→ **Try it**
Without the pictures, give the records again exactly as they appear.

→ **Material for this task**
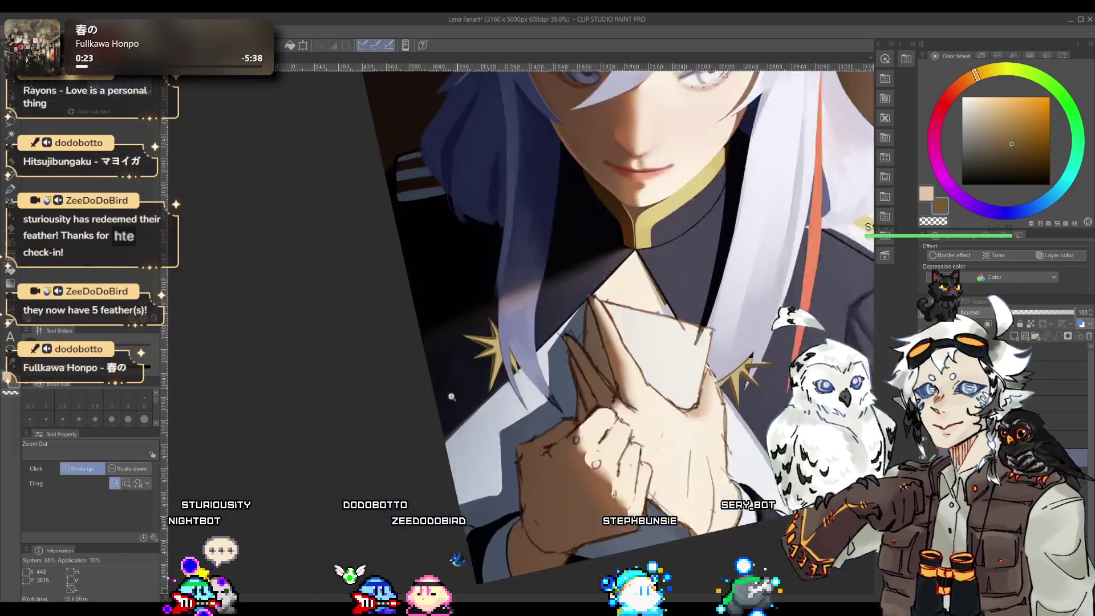
mouse_move(554, 373)
mouse_down()
mouse_move(581, 240)
mouse_move(628, 361)
mouse_up()
scroll(581, 241, up, 8)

→ **Answer section**
mouse_move(554, 373)
mouse_down()
mouse_move(581, 240)
mouse_move(628, 361)
mouse_up()
scroll(581, 241, up, 8)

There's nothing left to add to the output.